Here are some numbers:
|Share price growth||+46%||+130%||+78%||+50%||+21%|
|Historic EPS growth||-20%||n/a||+24%||n/a||+14%|
|Forward EPS growth||+33%||n/a||+3%||+265%||+3%|
Share price growth is over the past 12 months, historic figures are for December 2012, forward figures are based on December 2013 forecasts.
I do quite like the look of Standard Chartered. It’s on a modest price-to-earnings (P/E) ratio, both historic and prospective, and pays a decent dividend. And perhaps more importantly, it does most of its business in Asia and escaped the worst of the Western banking crisis — and wasn’t involved in mis-selling or LIBOR-fixing scandals, or anything like that.
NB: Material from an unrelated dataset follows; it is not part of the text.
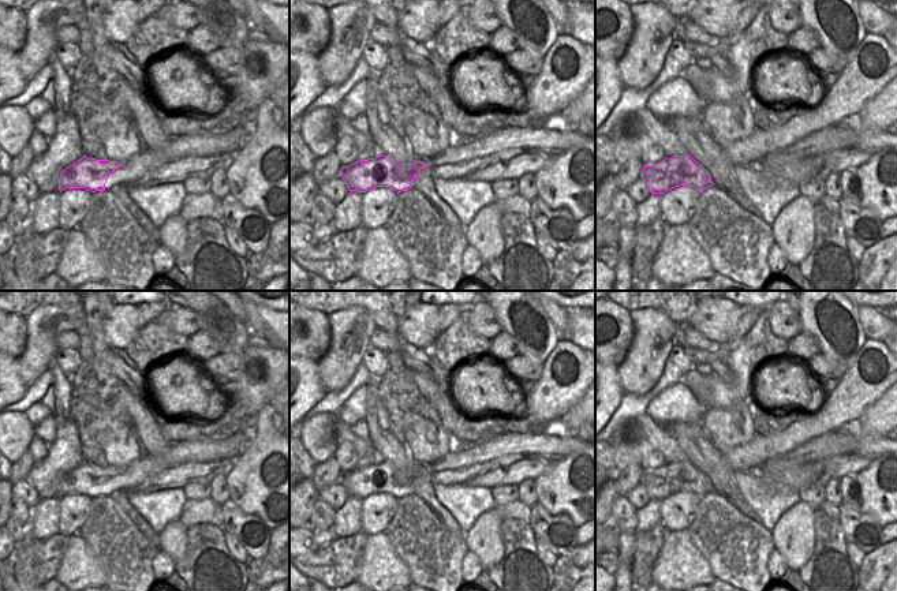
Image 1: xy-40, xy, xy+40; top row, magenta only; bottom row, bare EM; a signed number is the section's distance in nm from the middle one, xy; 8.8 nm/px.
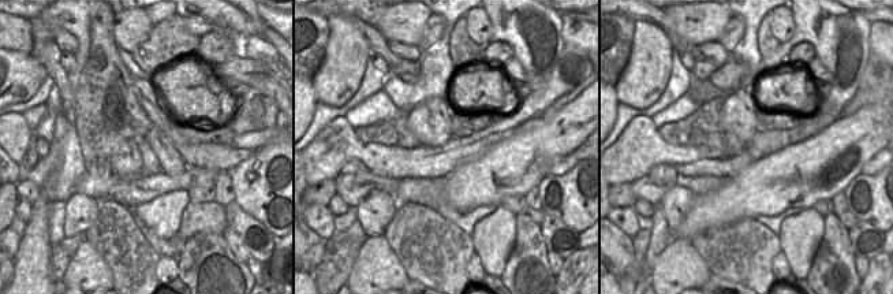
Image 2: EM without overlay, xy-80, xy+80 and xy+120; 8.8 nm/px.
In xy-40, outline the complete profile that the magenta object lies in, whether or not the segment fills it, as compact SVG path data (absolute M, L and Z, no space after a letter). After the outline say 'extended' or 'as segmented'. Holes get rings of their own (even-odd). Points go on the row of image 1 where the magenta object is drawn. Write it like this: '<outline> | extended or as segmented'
M235 127L224 134L191 134L188 136L171 138L169 145L162 150L142 152L119 162L83 156L61 172L59 190L86 188L91 192L111 191L113 186L135 183L167 160L195 156L201 147L228 145L243 149L253 134L253 127Z | extended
But it’s for those reasons that Standard Chartered is not my choice — it’s hard to compare with the others, and I really want to look at U.K. high-street banks.
There’s really no disputing that the two bailed-out banks, Lloyds Banking Group PLC (LON:LLOY) and Royal Bank of Scotland Group plc (LON:RBS), are on the road to recovery — and they’ve already rewarded investors over the past couple of years, although Royal Bank of Scotland Group plc (LON:RBS) shares have slumped since the start of this year. But since the bailout, taxpayers are actually still sitting on losses with both banks.
One thing that makes these both unattractive to me, though, is how hard it is to value them at this stage in their turnaround. Both are trading at less than net asset value, with Royal Bank of Scotland Group plc (LON:RBS) on a price-to-book value of only 0.3, which suggests there’s value there — but we have P/E values that can’t really mean much at the turnaround point, and no dividends to speak of. We also have no idea what the government will do with our taxpayers’ stake, or when anything will happen, and I tend to steer away from companies whose valuations are so much at the whim of governments. So these two are also out for me.
Last two standing
For me it’s down to Barclays PLC (LON:BARC) or HSBC Holdings plc (LON:HSBA), and I do like the latter. But HSBC Holdings plc (LON:HSBA) looks reasonably fully valued to me — the shares are selling for around 1.3 times net asset value and P/E is a little below the FTSE’s long-term average, though there’s a decent dividend expected of 4.6%.